Fear of being punished by summary courts is holding some individuals back from answering the call to present themselves to join up. In order to facilitate the return in a manly fashion of those who are inclined to fulfil their duty, without causing loss of honour to the military personnel who have been deeply offended by this absenteeism, I assure total exemption from punishment to those who present themselves by 24:00 hours on 2 December 1944.

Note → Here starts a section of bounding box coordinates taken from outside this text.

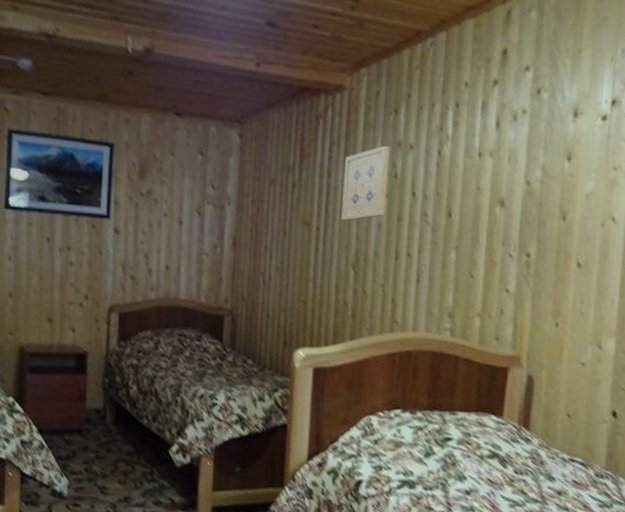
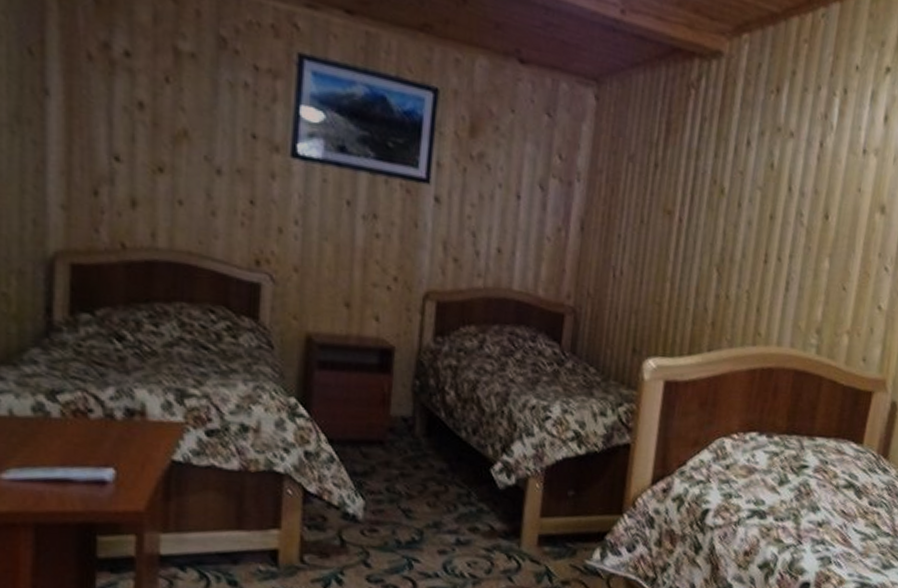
wall art: present [341,145,390,221] -> none [708,128,768,214]

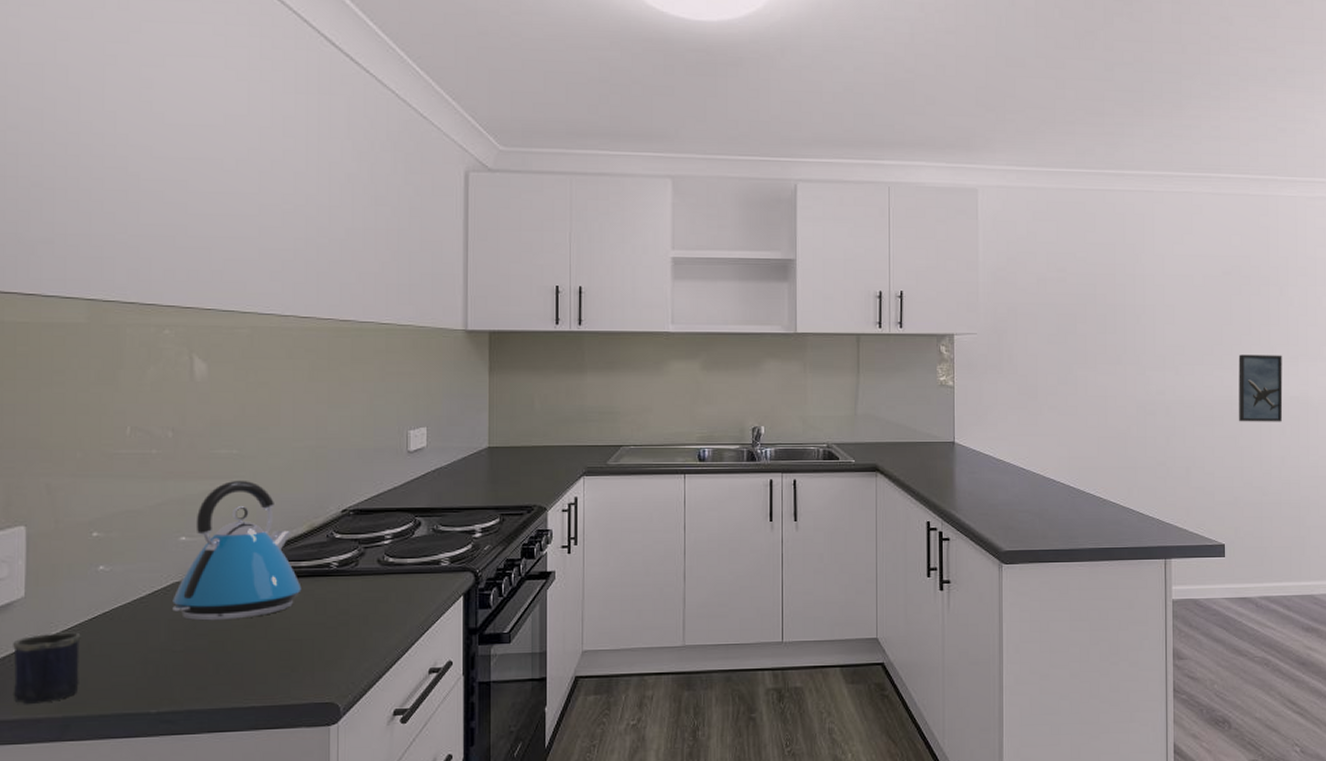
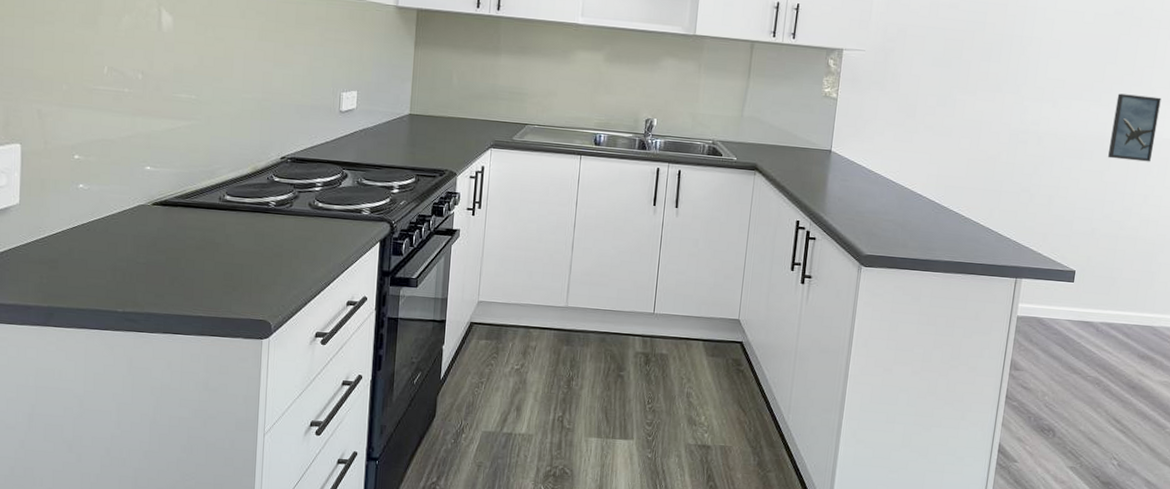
mug: present [13,632,81,705] -> none [9,236,64,294]
kettle: present [172,480,302,621] -> none [138,122,244,242]

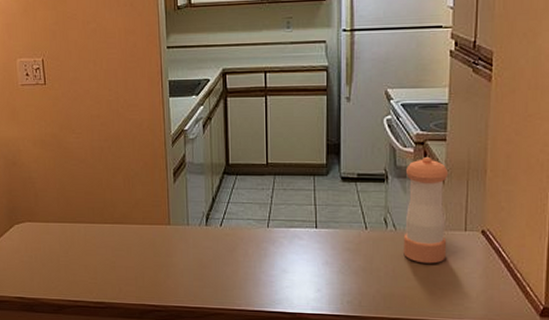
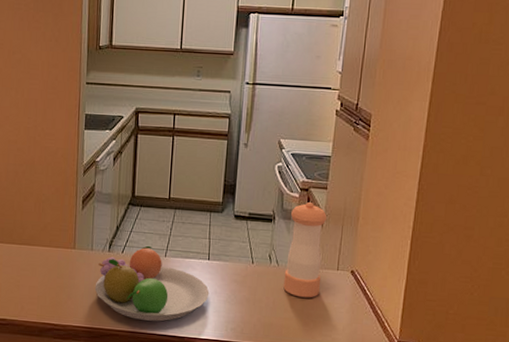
fruit bowl: none [194,216,320,297] -> present [94,245,210,322]

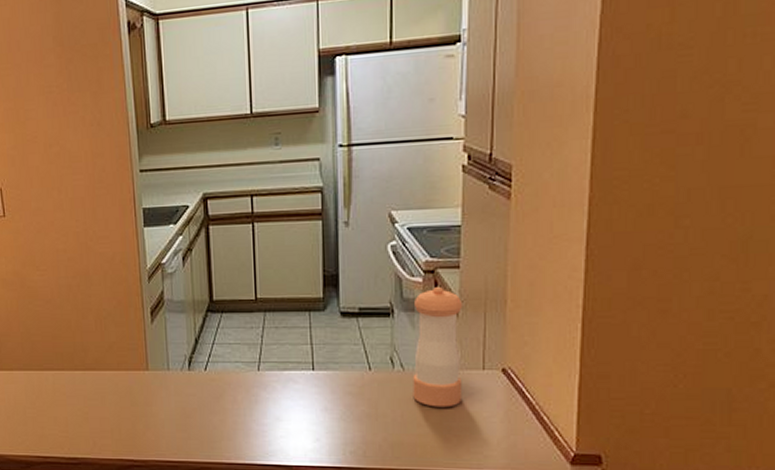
fruit bowl: present [94,245,210,322] -> none [176,359,318,449]

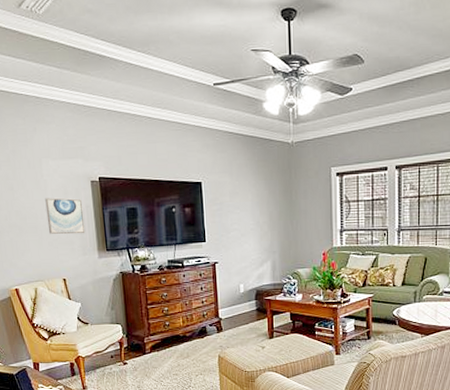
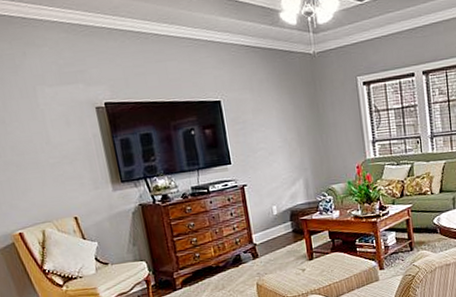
wall art: present [45,198,85,234] -> none [44,128,95,169]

Minister of Defence Beregfy

We get on a number 44 tram at the corner of Rákóczi Avenue. I have tokens to use on public transport. We don’t go inside, but embrace each other on the platform, keeping our gazes outwards from the tram. The sole illumination in the carriage is provided by a single blue-painted bulb. The platform becomes crowded, and I’m squeezed between two youths wearing caps of the Levente movement; I can’t see their faces, only feel their bodies pressed up against me in the crush. The passengers inside sit mutely on the wooden seats with the blue lamplight on their faces making them look like wraiths. A Home Guard officer is sitting among them. His face is also blue; he, too, is hunched up with a bandage wound round his head under his shako. What is presumably blood that has congealed on his left temple looks dark blue. At the corner of Stefánia Road a sentry with a submachine gun is standing guard in front of the Arrow Cross’s district HQ. The street lights had still been on in Baross Square before we reached there, but only a few are on after Aréna Road,1 between the two, then from Hermina Road onwards the tram proceeds in darkness. At the corner of Hermina Road I can no longer see the board of Mr Zsilka’s hairdressing salon, nor do I see the barrier at Francia Road. No one gets on or off. The tram driver speeds up, the conductor shouts out the stops and before we know it we are at Amerikai Road, and I call out hoarsely, as if it was important that nobody should recognize my voice, This stop.